■ THE RECORDS:
BEGIN

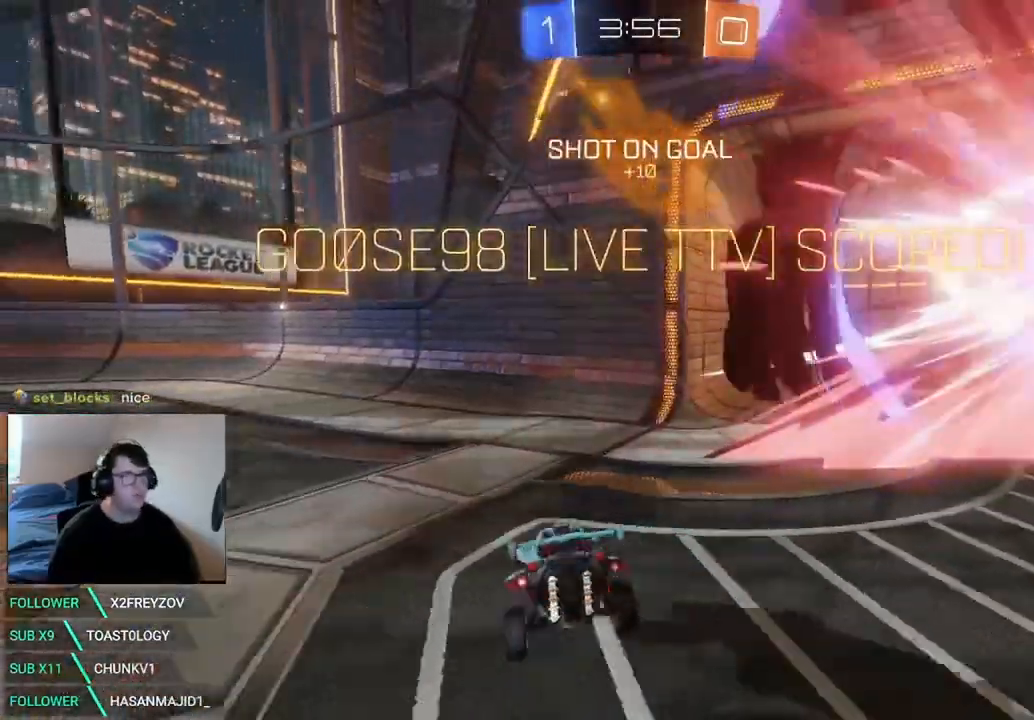
{"dt_ms": 500, "buttons": ["R2"], "left_stick": "right", "right_stick": "center", "events": [[250, "R2", "down"], [292, "Y", "down"], [375, "Y", "up"]]}
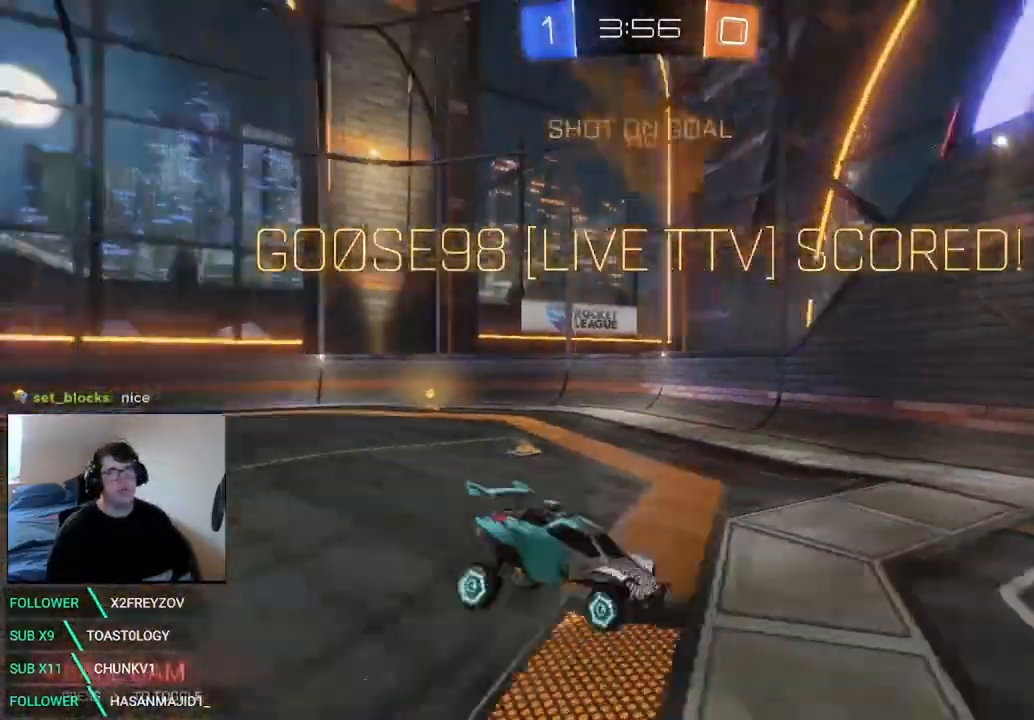
{"dt_ms": 1000, "buttons": ["L1", "R2"], "left_stick": "center", "right_stick": "center", "events": [[42, "L1", "down"], [250, "L1", "up"], [292, "left_stick", "center"], [458, "R2", "up"], [667, "L1", "down"], [750, "left_stick", "left"], [958, "R2", "down"], [1000, "left_stick", "center"]]}
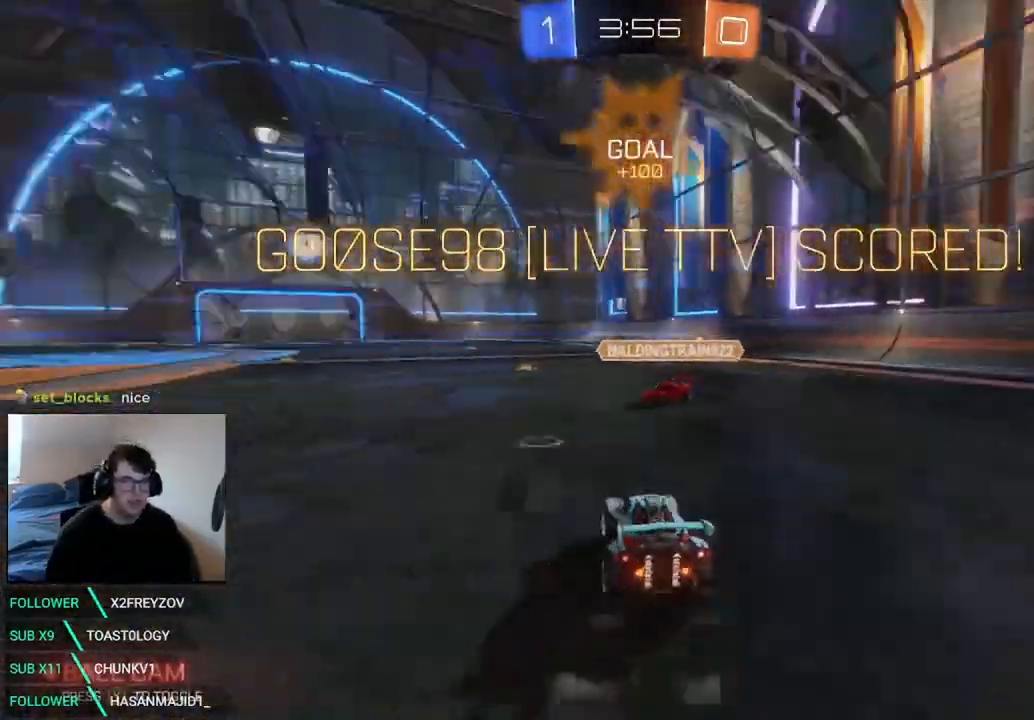
{"dt_ms": 500, "buttons": ["R2"], "left_stick": "center", "right_stick": "center", "events": [[83, "L1", "up"], [167, "left_stick", "right"], [417, "left_stick", "center"]]}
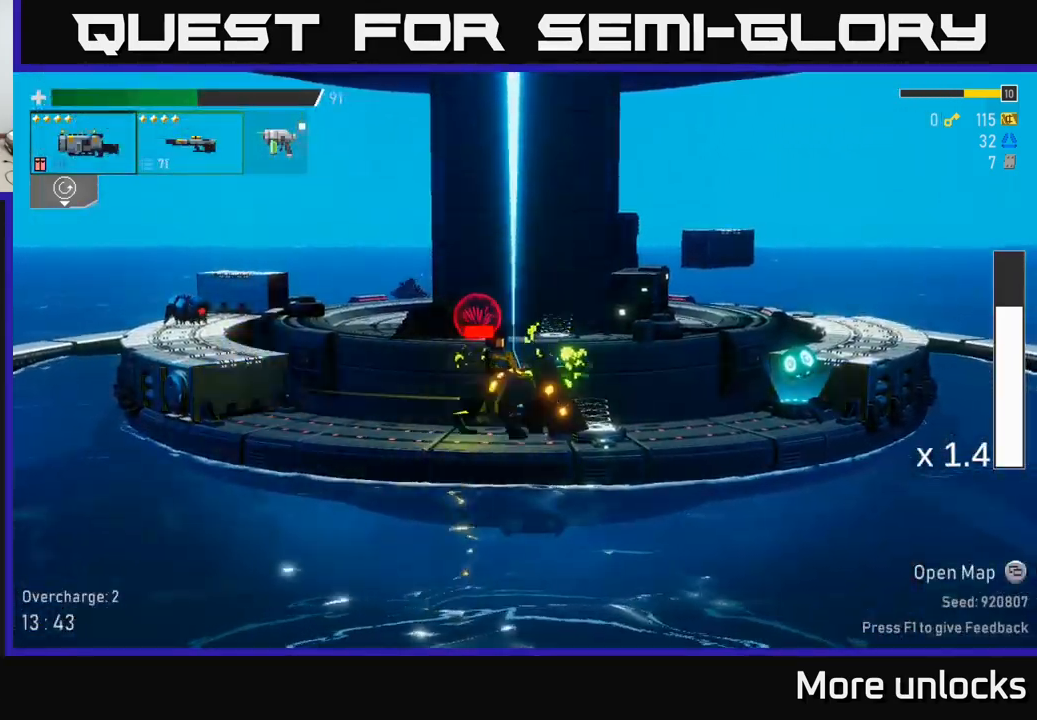
Gameplay with a controller (Xbox layout); each line is a JSON object with the inputs held at the frame after it. "events" lists button and stick changes between this image and that frame as [ms after this image, input, new state], when the widget could be followed in between.
{"buttons": [], "left_stick": "down", "right_stick": "center", "events": [[66, "left_stick", "left"], [83, "X", "down"], [200, "X", "up"], [333, "left_stick", "down-right"], [416, "R2", "down"], [433, "left_stick", "down"], [500, "R2", "up"]]}
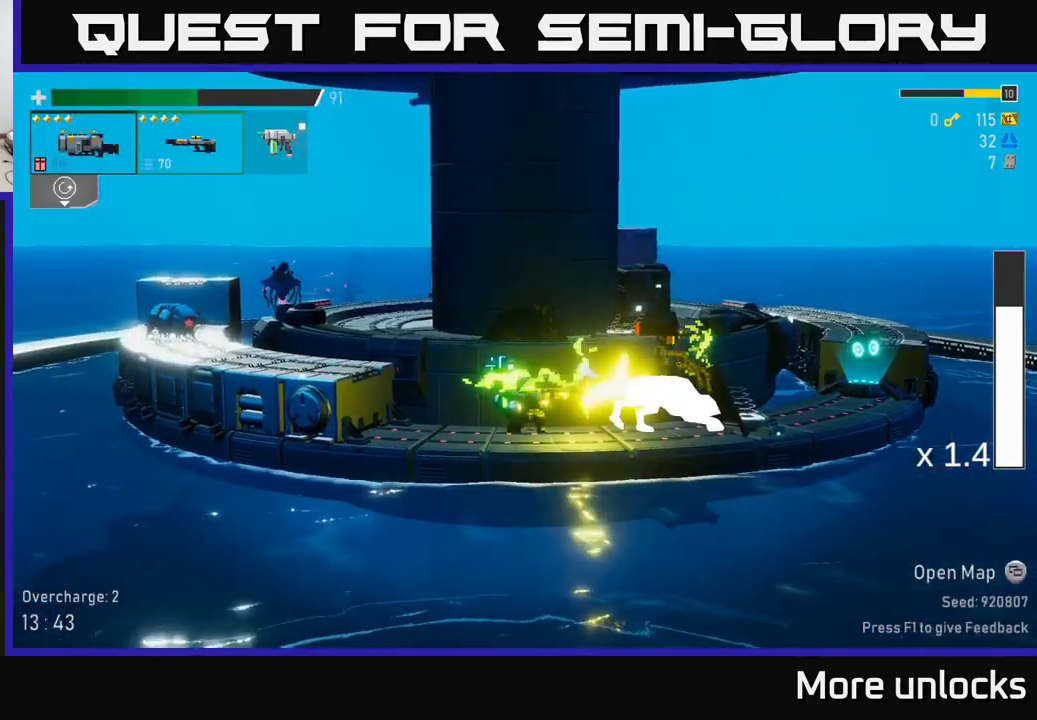
{"buttons": [], "left_stick": "right", "right_stick": "center", "events": [[100, "R2", "down"], [250, "R2", "up"], [350, "R2", "down"], [400, "R2", "up"], [466, "left_stick", "right"]]}
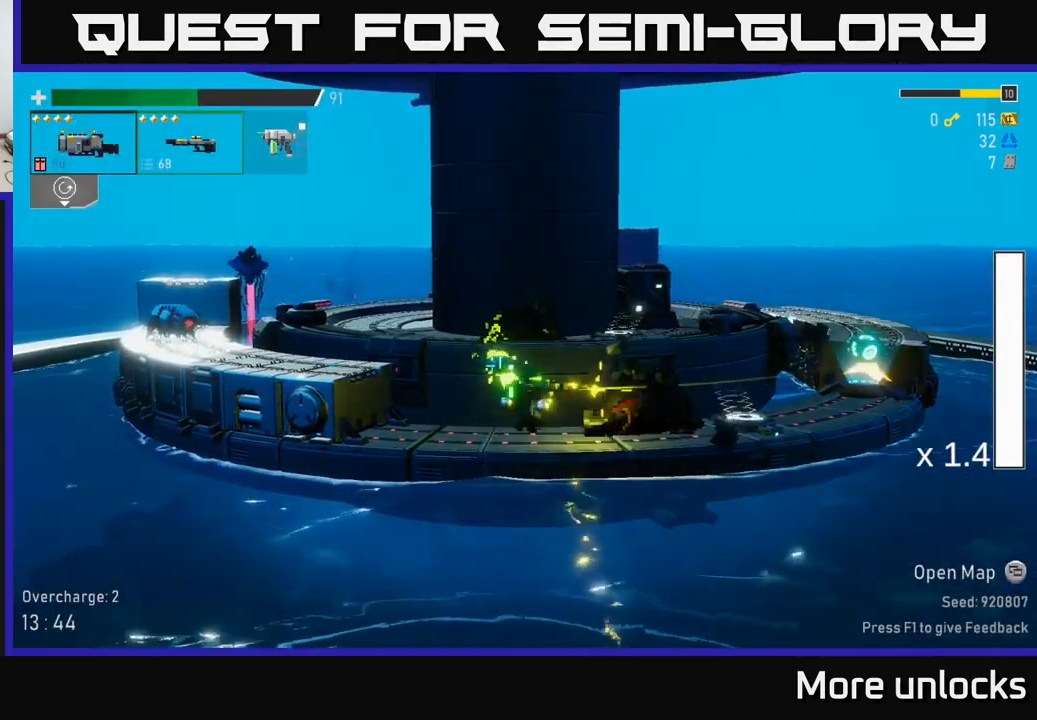
{"buttons": [], "left_stick": "right", "right_stick": "center", "events": [[200, "A", "down"], [266, "X", "down"], [316, "A", "up"], [433, "X", "up"]]}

END

■ TASK PROMPT: In the material above, repeat each entry exactly and omit every picture.

■ SOLUTION TO THIS TASK:
{"dt_ms": 500, "buttons": ["R2"], "left_stick": "right", "right_stick": "center", "events": [[250, "R2", "down"], [292, "Y", "down"], [375, "Y", "up"]]}
{"dt_ms": 1000, "buttons": ["L1", "R2"], "left_stick": "center", "right_stick": "center", "events": [[42, "L1", "down"], [250, "L1", "up"], [292, "left_stick", "center"], [458, "R2", "up"], [667, "L1", "down"], [750, "left_stick", "left"], [958, "R2", "down"], [1000, "left_stick", "center"]]}
{"dt_ms": 500, "buttons": ["R2"], "left_stick": "center", "right_stick": "center", "events": [[83, "L1", "up"], [167, "left_stick", "right"], [417, "left_stick", "center"]]}
Gameplay with a controller (Xbox layout); each line is a JSON object with the inputs held at the frame after it. "events" lists button and stick changes between this image and that frame as [ms after this image, input, new state], when the widget could be followed in between.
{"buttons": [], "left_stick": "down", "right_stick": "center", "events": [[66, "left_stick", "left"], [83, "X", "down"], [200, "X", "up"], [333, "left_stick", "down-right"], [416, "R2", "down"], [433, "left_stick", "down"], [500, "R2", "up"]]}
{"buttons": [], "left_stick": "right", "right_stick": "center", "events": [[100, "R2", "down"], [250, "R2", "up"], [350, "R2", "down"], [400, "R2", "up"], [466, "left_stick", "right"]]}
{"buttons": [], "left_stick": "right", "right_stick": "center", "events": [[200, "A", "down"], [266, "X", "down"], [316, "A", "up"], [433, "X", "up"]]}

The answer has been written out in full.